Friday, June 11, 2021

Mad, bad, and really fairly pleasant to know: NATALA DE LA FÈRE, The Mad Motleys of Swanworth (1958)

Hardly anybody who drifts into Swanworth ever comes with a purpose. After all, there is nothing to do and nothing special to see. Anyway, that is how I feel about it. It seems to be a very good place to rush through quickly in a car or a tandem, on the way to somewhere else worth while, and if the speed they whizz through is anything to go by, they cannot put it behind them fast enough.

This one’s been on my TBR for years, and it was one of many (many, many, many) books I acquired in the past year out of my purely unselfish desire to help global booksellers survive. It seems that Natala de la Fère is actually of French origin, so she’s not on my master list, though most of her books appear to have been written in English and set in England, so perhaps I need to revisit that.

The publisher really let her down
with this boring cover

The mad Motleys are, if not actually mad, a distinctly eccentric family residing on a hilltop above the small English village of Swanworth. There is the imposing and somewhat alcoholic Mr. Motley, his wife who is convinced she’s descended from the Druids, and their three children, son Bark, daughter Spot, who is never without her gun and hunting dog and keeps the family perpetually oversupplied with game, and the youngest, Boadicea, who is the narrator of their tale:

They look upon me as something that dropped into the world one dismal chilly night when my mother was not paying due attention to her actions, and my father was lying drunk and incapable under the refectory table in the 'workshop' in the yard, although what he has ever done in there but drink, I have never discovered.

The “novel” is really more a collection of stories of the Motleys’ various misadventures. Our introduction to the family is by way of the delightfully morbid tale of eccentric Aunt Bessie who, utterly convinced of her impending death, orders her own coffin. She then survives for several more years, keeping it carefully polished in her bedroom, until one day picking dandelions in the hills she treads on a landmine left over from Army exercises, and there’s nothing left of her to bury. Nothing else in the book is quite so Barbara Comyns-esque, but de la Fère might be considered a somewhat tamer Comyns cousin.

In other chapters, we meet Old Mrs Sprout, the village herbalist, whose cottage is purchased by an American and disassembled with the intent of moving it to the U.S., but then for some reason it’s rejected, brought back to the village and reassembled again.
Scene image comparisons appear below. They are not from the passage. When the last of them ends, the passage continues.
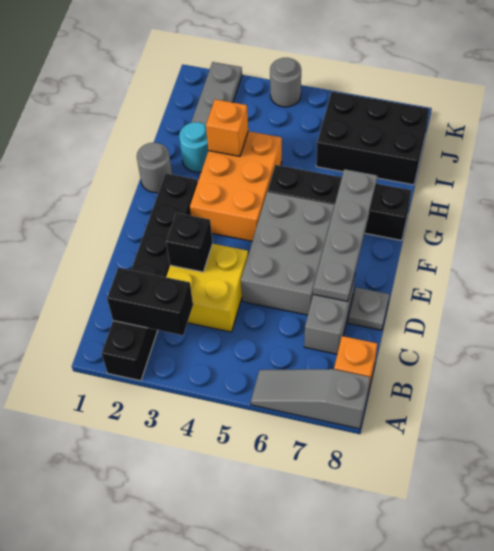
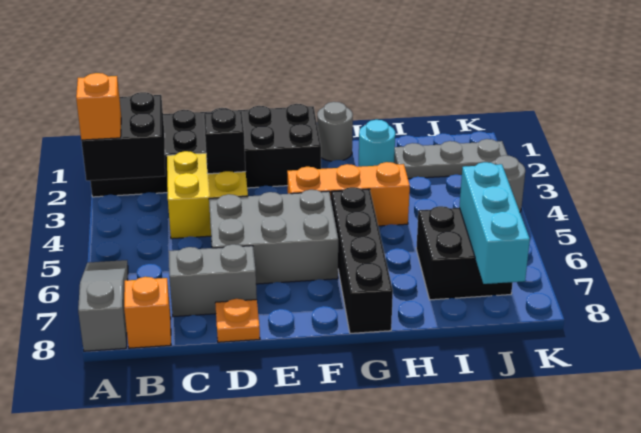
black 1x6 brick [102,173,198,381] -> black 2x6 brick [90,104,321,197]
black 1x2 brick [107,268,193,335] -> black 2x2 brick [81,92,165,181]
grey 1x4 plate [313,169,377,301] -> none
grey 1x1 plate [348,287,389,330] -> orange 1x1 plate [215,299,260,342]
orange 2x3 brick [190,131,282,241] -> orange 1x3 brick [287,162,410,226]
orange 1x1 brick [206,99,248,156] -> orange 1x1 brick moved to [76,73,121,140]
black 2x3 brick [316,92,429,185] -> black 2x2 brick [416,206,513,300]
none -> cyan 1x3 brick [459,162,530,284]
There are visits from an insurance company fraudster who gets nabbed by Mr Motley, overbearing Cousin Ontario from Canada who wants to get in touch with his roots (though his roots aren't enthusiastic about the prospect), and a film crew eagerly capturing the village eccentrics. Then there’s the flood that covers all of Swanworth but for the Motleys’ hill, and the unlikely appearance of an elephant in the Motleys' backyard.

Since each chapter of The Mad Motleys is basically self-contained, this is an easy book to pick up and put down, which can sometimes be a good thing. It does make it less of a book to really sink into and lose yourself, but Boadicea makes a charming narrator and there are certainly some chuckles here. For example, I don’t really bake, but if I did I’m sure it would look something like Ma Motley’s efforts:

My mother was in the kitchen swathed in the torn-up sheets she keeps specially for the one day a week she bakes the bread. Before she thought of the sheets she went about the house dripping flour all over the place, because when she bakes bread she might just as well get into the flour bin to mix the dough instead of half breaking her back bending over it.

I haven’t found a lot of details about Natala de la Fère, but I have found that she published four books in all, beginning with a memoir/travel book called Italian Bouquet (now in my hot little hands—I couldn’t resist the dustjacket). Two additional novels followed The Mad MotleysAll My Fathers (1959) and A Mess of Potage (1961, published in the U.S. as Soupe du Jour). In the latter, a French family accidentally eats their grandmother…

Although Mad Motleys isn’t an absolute favorite, I might just have to check out more by this writer with a quite unusual sensibility!